Un movimento di donne e uomini dalle nobili aspettative, che partiti con l’idea di migliorare il proprio paese, finiscono per essere testimoni, vittime e carnefici della distruzione stessa di quei luoghi ed ideali. L’insurrezione di un popolo per i diritti e l’uguaglianza, compresa quelle di genere, viene lentamente corrotta dall’interno e soprattutto dall’esterno fino a diventare culla dell’estremismo religioso e del business delle armi e della violenza. Il sipario del documentario si apre con questo auspicio di rivoluzione culturale e politica pacifica. Comincia con le donne che decidono di togliersi ogni tipo di velo, esprimendo liberamente le loro idee e la loro femminilità, affermando il loro diritto a un’esistenza libera e autonoma.
L’altra rivoluzione raccontata da The War Shaw è artistica, del mezzo mediatico ed espressivo della telecamera. Questi ragazzi, uniti dalla passione per le arti, raccontano di un cammino di crescita e di consapevolezza sull’uso della loro cinepresa. Documentano e intervistano i protagonisti del movimento rivoluzionario, dei sodati disertori, dei sicari dell’ISIS, introducendosi nei meandri dell’umanità e nei luoghi cui accesso e ricordo veniva proibito dal regime. Un popolo sofferente nascosto agli occhi del mondo da colui che doveva esserne la guida.

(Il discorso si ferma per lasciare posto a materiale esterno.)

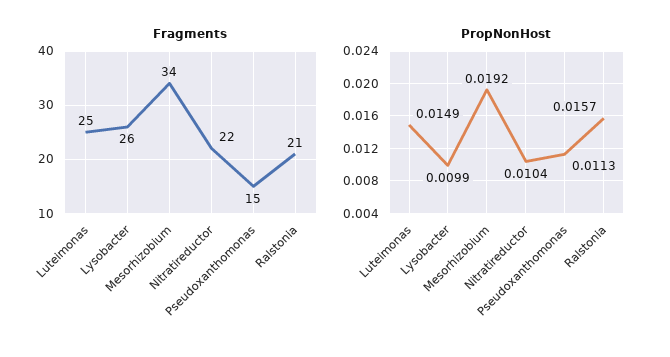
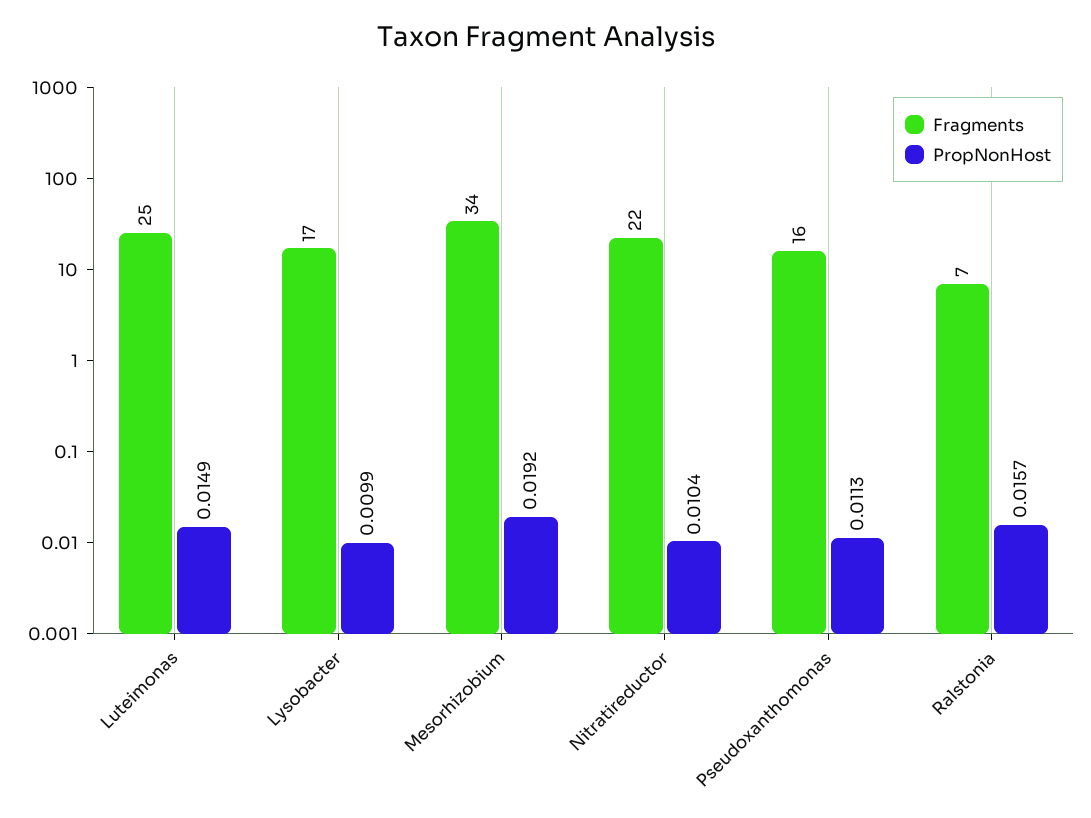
  {
    "Fragments": {
      "Luteimonas": 25,
-     "Lysobacter": 26,
+     "Lysobacter": 17,
      "Mesorhizobium": 34,
      "Nitratireductor": 22,
-     "Pseudoxanthomonas": 15,
+     "Pseudoxanthomonas": 16,
-     "Ralstonia": 21
+     "Ralstonia": 7
    },
    "PropNonHost": {
      "Luteimonas": 0.0149,
      "Lysobacter": 0.0099,
      "Mesorhizobium": 0.0192,
      "Nitratireductor": 0.0104,
      "Pseudoxanthomonas": 0.0113,
      "Ralstonia": 0.0157
    }
  }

La frammentazione delle scene e punti di vista raccontati dalla telecamera rispecchiano la sensibilità espressiva dei diversi ragazzi del gruppo. Ogni volta che questi ragazzi si incontravano, si scambiavano la telecamera e il materiale registrato. Scelta non solo stilistica ma anche dettata dalla necessità e desiderio di far sopravvivere alla guerra e alla loro stessa morte questi ricordi così preziosi. Poiché in ogni momento temevano di essere arrestati o uccisi da estremisti, dall’esercito lealista, dai bombardamenti russi o occidentali, e anche da proiettili volanti e granate dei loro stessi compagni rivoluzionari.
Il film-documentario è stato presentato al pubblico per la prima volta alla Mostra, ma verrà presentato nuovamente al pubblico e alla critica al Toronto International Film Festival.
L’aspirazione che accomuna Obadiah, il regista e i produttori è quello di far conoscere all’opinione pubblica mondiale la storia di questi ragazzi e di quelli che come loro ancora combattono in Siria per uno Stato libero e civile.
Vi consiglio di vedere questa opera, perché questo film-documentario racconta la vita e la storia di una Siria, l’unica reale, altrimenti inaccessibile o incomprensibile agli occhi Occidentali.